Rabbi Dror Arieh argues that the decision by hesder yeshivas to stop sending students to the Armored Corps stems from crossing a halachic and operational red line. In his view, integrating women into tanks harms crew cohesion, motivation, and the operational readiness of the Armored Corps.

The dramatic decision by the heads of several major hesder yeshivas to announce that they will stop sending their students to the Armored Corps is not just another political dispute, but a burning warning sign for Israel’s security. This is a painful but unavoidable step, he says, resulting from the crossing of a halachic and professional red line by the High Court, which is imposing a dangerous pilot program in the name of social agendas. Someone in the system must wake up, and fast.

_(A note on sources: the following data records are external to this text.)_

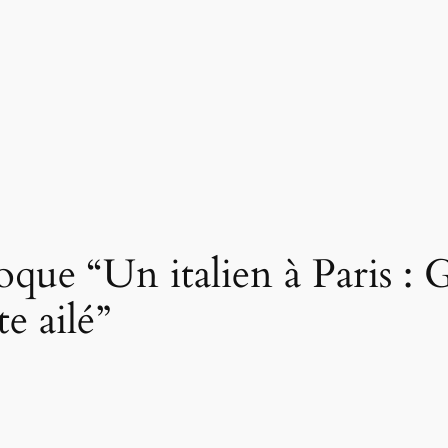
que “Un italien à Paris : 
e ailé”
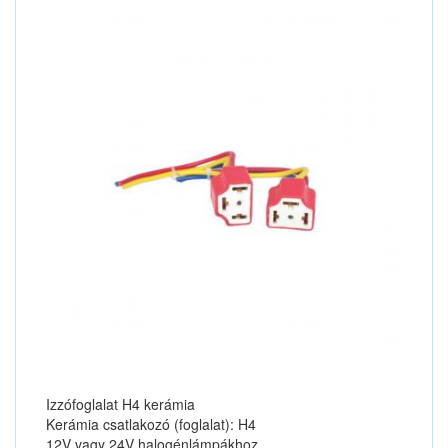
Izzófoglalat H4 kerámia
Kerámia csatlakozó (foglalat): H4
12V vagy 24V halogénlámpákhoz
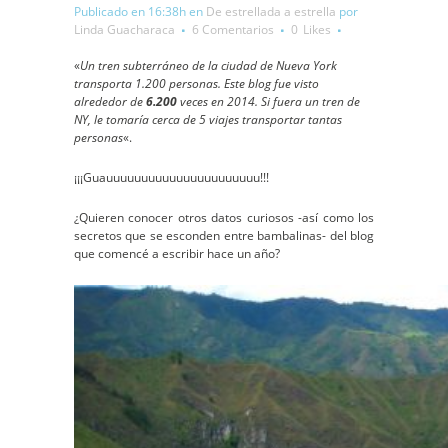
Publicado en 16:38h
en
De estrellada a estrella
por
Linda Guacharaca
6 Comentarios
0
Likes
«
Un tren subterráneo de la ciudad de Nueva York
transporta 1.200 personas. Este blog fue visto
alrededor de
6.200
veces en 2014. Si fuera un tren de
NY, le tomaría cerca de 5 viajes transportar tantas
personas
«.
¡¡¡Guauuuuuuuuuuuuuuuuuuuuuu!!!
¿Quieren conocer otros datos curiosos -así como los
secretos que se esconden entre bambalinas- del blog
que comencé a escribir hace un año?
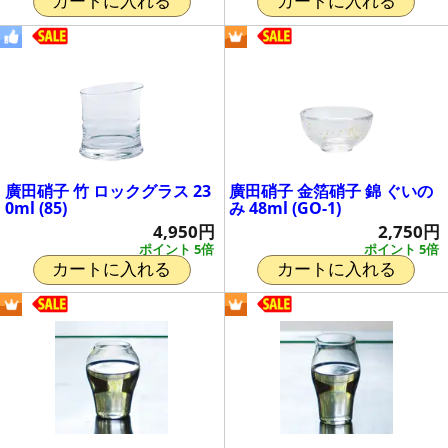
カートに入れる
カートに入れる
廣田硝子 竹 ロックグラス 23
廣田硝子 金箔硝子 錦 ぐいの
0ml (85)
み 48ml (GO-1)
4,950円
2,750円
ポイント 5倍
ポイント 5倍
カートに入れる
カートに入れる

Harm to operational effectiveness and military necessity

The army exists to win, not to create a false appearance of total equality in places where that is not appropriate. The attempt to force integration inside closed, cramped, and isolated spaces such as tanks causes both spiritual and practical damage to combat capability.

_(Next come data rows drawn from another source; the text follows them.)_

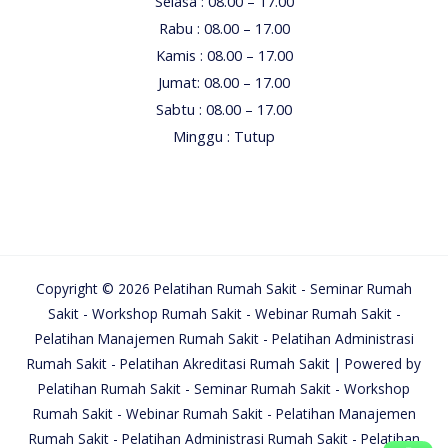
Selasa : 08.00 – 17.00
Rabu : 08.00 – 17.00
Kamis : 08.00 – 17.00
Jumat: 08.00 – 17.00
Sabtu : 08.00 – 17.00
Minggu : Tutup
Copyright © 2026 Pelatihan Rumah Sakit - Seminar Rumah
Sakit - Workshop Rumah Sakit - Webinar Rumah Sakit -
Pelatihan Manajemen Rumah Sakit - Pelatihan Administrasi
Rumah Sakit - Pelatihan Akreditasi Rumah Sakit | Powered by
Pelatihan Rumah Sakit - Seminar Rumah Sakit - Workshop
Rumah Sakit - Webinar Rumah Sakit - Pelatihan Manajemen
Rumah Sakit - Pelatihan Administrasi Rumah Sakit - Pelatihan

Preference for an agenda over quality personnel: the High Court, he says, prefers to push a small number of women into these roles, thereby consciously pushing hundreds of yeshiva soldiers, with peak motivation and proven fighting spirit, out of the corps.

Destruction of unit cohesion: the professional system of the Armored Corps relies on complete organic cohesion of the crew, which spends days and long weeks together inside the vehicle. Forcing such pilots tears apart this unique fabric.

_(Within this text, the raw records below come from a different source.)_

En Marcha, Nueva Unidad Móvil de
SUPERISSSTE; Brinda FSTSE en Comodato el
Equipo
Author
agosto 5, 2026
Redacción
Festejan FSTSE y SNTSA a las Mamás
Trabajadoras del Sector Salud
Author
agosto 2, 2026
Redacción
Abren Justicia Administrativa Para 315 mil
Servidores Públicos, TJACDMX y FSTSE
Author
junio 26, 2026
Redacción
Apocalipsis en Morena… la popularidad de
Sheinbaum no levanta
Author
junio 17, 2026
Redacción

The halachic line, no compromise on the sanctity of the camp

For religious Zionism and the world of Torah, observance of halacha and the sanctity of the camp are not a recommendation or a matter for negotiation.

Clear halachic ruling: the greatest rabbis and yeshiva heads from all shades and streams have unanimously determined that service in this mixed format is forbidden by halacha. All the yeshivas across the religious Zionist sector have drawn a red line, it is simply not possible for a religious soldier, and even for a non-religious soldier.

Broken agreement: the hesder framework was founded on the understanding that the IDF would allow Torah scholars to serve in a meaningful combat role while strictly preserving their halachic way of life. The breaking of this status quo forces the yeshiva heads to defend their students and find them alternative service options.

Silence from the leadership and blind obedience

The most troubling part of the incident is the paralysis of the command and government systems.

The political leadership remains silent: the prime minister and the defense minister stand aside and show weakness in the face of judicial tyranny that is directing the army’s force structure.

The military leadership complies: the chief of staff and IDF command are surrendering to immoral and unprofessional dictates coming from the court, instead of taking a firm professional stance making clear that the move harms operational readiness and unit cohesion. The chief of staff is obeying a patently immoral order.

Restore sovereignty to the IDF

We are a people’s army, not a court’s army. The attempt to “troll” the entire military system for the sake of imaginary equality slogans endangers victory on the battlefield. The veto imposed by the yeshiva heads is a wake-up call: the time has come to return sovereignty to the army, listen to real operational needs, and preserve the cohesion and spirit of the fighters who risk their lives for the homeland.